In questo contesto appare fecondo, infine, il confronto tra la teologia e la letteratura, nota che ha caratterizzato in questi anni anche la ricerca della vostra Facoltà Teologica, soprattutto per la scelta di riconoscere quel fiuto della fede che appartiene all’esperienza del popolo. La letteratura lo narra spesso e permette una lettura della realtà siciliana e mediterranea, aiutando tutti voi a riscoprire la vostra identità nel segno del dialogo e rendendovi capaci di togliervi i sandali «davanti alla terra sacra dell’altro (cfr Es 3,5)» (Evangelii gaudium, 169). D’altra parte, come potrebbe capirsi il poliedrico pensiero siciliano senza la letteratura, senza Pirandello, Verga, Sciascia, e senza le tematiche esistenziali su cui essi hanno scritto pagine memorabili?

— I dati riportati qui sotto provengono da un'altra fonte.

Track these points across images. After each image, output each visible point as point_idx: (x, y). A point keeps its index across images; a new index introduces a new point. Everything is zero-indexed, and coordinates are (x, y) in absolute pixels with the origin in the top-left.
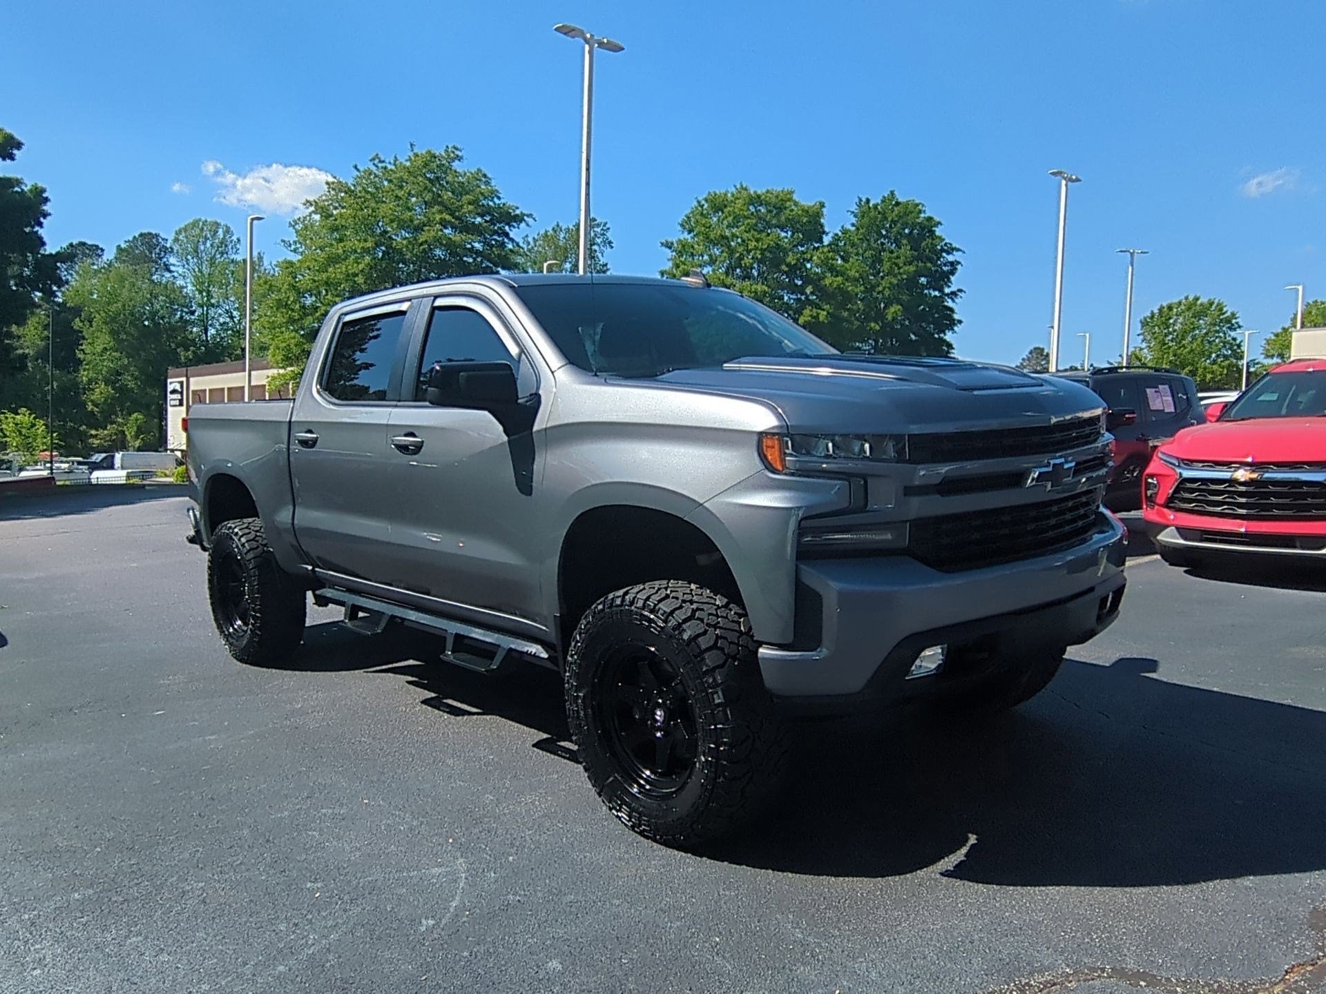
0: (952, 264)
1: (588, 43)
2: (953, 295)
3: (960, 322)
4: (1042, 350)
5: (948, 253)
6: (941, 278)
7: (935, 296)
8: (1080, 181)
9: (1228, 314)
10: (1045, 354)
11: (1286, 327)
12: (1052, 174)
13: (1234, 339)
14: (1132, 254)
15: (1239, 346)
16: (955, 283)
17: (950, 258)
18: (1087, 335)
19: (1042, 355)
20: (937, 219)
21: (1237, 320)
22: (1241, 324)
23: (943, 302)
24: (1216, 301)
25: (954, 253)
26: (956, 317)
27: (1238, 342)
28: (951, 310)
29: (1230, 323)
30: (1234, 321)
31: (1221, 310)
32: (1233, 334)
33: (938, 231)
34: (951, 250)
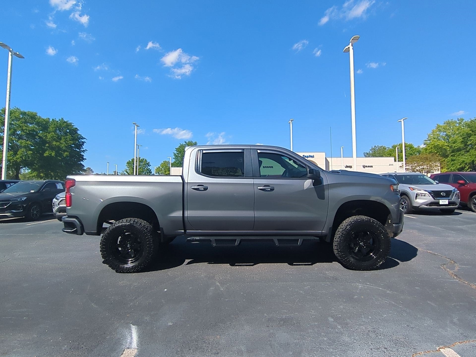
0: (83, 142)
1: (10, 52)
2: (84, 151)
3: (86, 159)
4: (90, 168)
5: (82, 139)
6: (80, 146)
7: (78, 151)
8: (139, 126)
9: (148, 162)
10: (91, 169)
11: (159, 166)
12: (133, 123)
13: (149, 169)
14: (138, 146)
15: (151, 170)
16: (84, 147)
17: (83, 140)
18: (116, 165)
19: (90, 170)
20: (78, 129)
21: (150, 164)
22: (151, 165)
23: (80, 153)
24: (145, 159)
25: (84, 139)
26: (84, 157)
27: (150, 169)
28: (83, 155)
29: (148, 164)
30: (149, 164)
31: (146, 161)
32: (149, 167)
33: (79, 132)
34: (83, 138)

Cari fratelli e sorelle, il Mediterraneo ha bisogno di una teologia viva, che coltivi fino in fondo la sua dimensione contestuale, diventando un appello per tutti. Coltivate questa teologia con-promessa con la storia, così come Dio nella carne del Figlio si è compromesso con le nostre lacrime e le nostre speranze. Promuovete una teologia che, dall’alto della croce e in ginocchio davanti al prossimo, usi parole umili, sobrie e radicali, per aiutare tutti ad affacciarsi alla compassione; e parole che ci insegnino a fare reti di salvezza e di amore, per generare una storia nuova, radicata nella storia del popolo.
Vi abbraccio e vi chiedo, per favore, di pregare per me. Grazie.
[1] M. Naro, Protagonista è l’abbraccio. La piccola teologia di Francesco.